What do you think are the most significant errors of the prosperity gospel movement?
There are numerous errors, but let me break down four. First, it’s an assault on the sovereignty of God because it teaches people that they can control God with an offering or positive confession. People think they are the puppet master and God is the puppet. Growing up, I viewed Him as a magic genie, thinking that if I asked Him right, I would get whatever I wanted.
Second, it’s an assault on the atonement. Prosperity theology teaches that health, wealth, and happiness are earthly guarantees because of the atonement. The truth is, Jesus took the full wrath of the Father as a substitute for His people. The purpose of the atonement is to provide salvation, not “stuff.”
Third, prosperity theology does not have a biblical theology of suffering. God’s Word has answers regarding trials, sickness, pain, and loss. People need those right answers.
Fourth, prosperity theology twists biblical teaching about wealth and stewardship. Money is not evil, but we all must keep an eternal perspective (Matt. 6:19–24).
What do you think is the best way to talk about the errors of prosperity gospel theology to friends or family who are involved in the movement?
A seasoned pastor once told me, “We can be right, but we don’t need to be ugly about it.” Another once advised, “Preach with wet eyes.” Those wise words have proven helpful over the years. As difficult as it may be, we need to maintain a godly posture even when in the midst of intense disagreement. It’s vital to remember that all people lost in deception have souls. They are the mission field. I’ve found that asking questions and respecting opponents works best for getting through to them. Hammering people with imperatives and aggressive remarks without care usually only triggers a defensive or argumentative posture. Building or maintaining relationships with people for the purpose of sharing truth is a wise and prudent thing for Christians to do. That being said, there are times when we may need to cut off dangerous relationships and avoid those who are brazen in their false doctrines (Jude 23). There have been moments when I have had to confront my family in very direct ways.
Why do people find the prosperity gospel so attractive?
It appeals to the core desires of human flesh. We all desire some level of comfort, ease, protection, security, and assurance. The prosperity gospel trades the eternal security we are supposed to find in Christ alone and elevates temporal security and man above all else.
Do prosperity gospel teachers sincerely believe the theology they teach, or are they in it just for the money and fame?

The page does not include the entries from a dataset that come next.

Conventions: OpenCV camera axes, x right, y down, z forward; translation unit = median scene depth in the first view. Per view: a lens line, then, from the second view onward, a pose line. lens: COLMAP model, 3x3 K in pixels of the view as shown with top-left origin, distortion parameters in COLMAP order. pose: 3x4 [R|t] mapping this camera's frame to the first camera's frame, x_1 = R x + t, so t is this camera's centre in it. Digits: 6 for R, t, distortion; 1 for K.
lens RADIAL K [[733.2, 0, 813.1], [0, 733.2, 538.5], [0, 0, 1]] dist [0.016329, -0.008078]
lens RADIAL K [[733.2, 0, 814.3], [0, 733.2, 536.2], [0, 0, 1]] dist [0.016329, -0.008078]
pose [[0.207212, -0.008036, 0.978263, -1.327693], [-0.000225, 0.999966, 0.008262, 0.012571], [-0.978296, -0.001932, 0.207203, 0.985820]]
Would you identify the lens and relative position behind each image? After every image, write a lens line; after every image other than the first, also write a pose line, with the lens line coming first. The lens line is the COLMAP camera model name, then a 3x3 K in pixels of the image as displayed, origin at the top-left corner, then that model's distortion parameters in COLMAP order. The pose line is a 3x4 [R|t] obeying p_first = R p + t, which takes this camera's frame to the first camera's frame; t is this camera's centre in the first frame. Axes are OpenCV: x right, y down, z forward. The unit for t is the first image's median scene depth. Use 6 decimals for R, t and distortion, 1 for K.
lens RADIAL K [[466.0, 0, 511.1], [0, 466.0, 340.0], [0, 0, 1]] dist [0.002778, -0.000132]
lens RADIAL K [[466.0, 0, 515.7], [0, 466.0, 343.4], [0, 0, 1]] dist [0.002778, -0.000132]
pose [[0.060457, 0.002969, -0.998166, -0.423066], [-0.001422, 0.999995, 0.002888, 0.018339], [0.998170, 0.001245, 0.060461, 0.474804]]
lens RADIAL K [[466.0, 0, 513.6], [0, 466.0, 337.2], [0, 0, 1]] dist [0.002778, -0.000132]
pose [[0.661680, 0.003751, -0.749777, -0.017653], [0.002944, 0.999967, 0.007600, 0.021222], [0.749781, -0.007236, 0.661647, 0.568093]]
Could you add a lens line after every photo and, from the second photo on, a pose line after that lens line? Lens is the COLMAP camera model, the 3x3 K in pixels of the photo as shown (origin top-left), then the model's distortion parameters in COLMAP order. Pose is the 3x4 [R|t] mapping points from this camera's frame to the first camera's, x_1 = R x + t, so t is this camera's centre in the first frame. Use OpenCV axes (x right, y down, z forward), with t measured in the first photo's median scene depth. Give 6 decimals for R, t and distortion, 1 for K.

The words of 2 Timothy 3:13 can be helpful here. Paul references “evil men and impostors” who “will proceed from bad to worse, deceiving and being deceived.” I would say it’s both. Many sincerely follow prosperity theology because they believe it—I most certainly did. Others are just looking to exploit people for greedy gain (2 Peter 2:3). I saw firsthand many moments where things were done or said that were blatantly false and we knew it. Moments like those are usually justified in some manipulative way.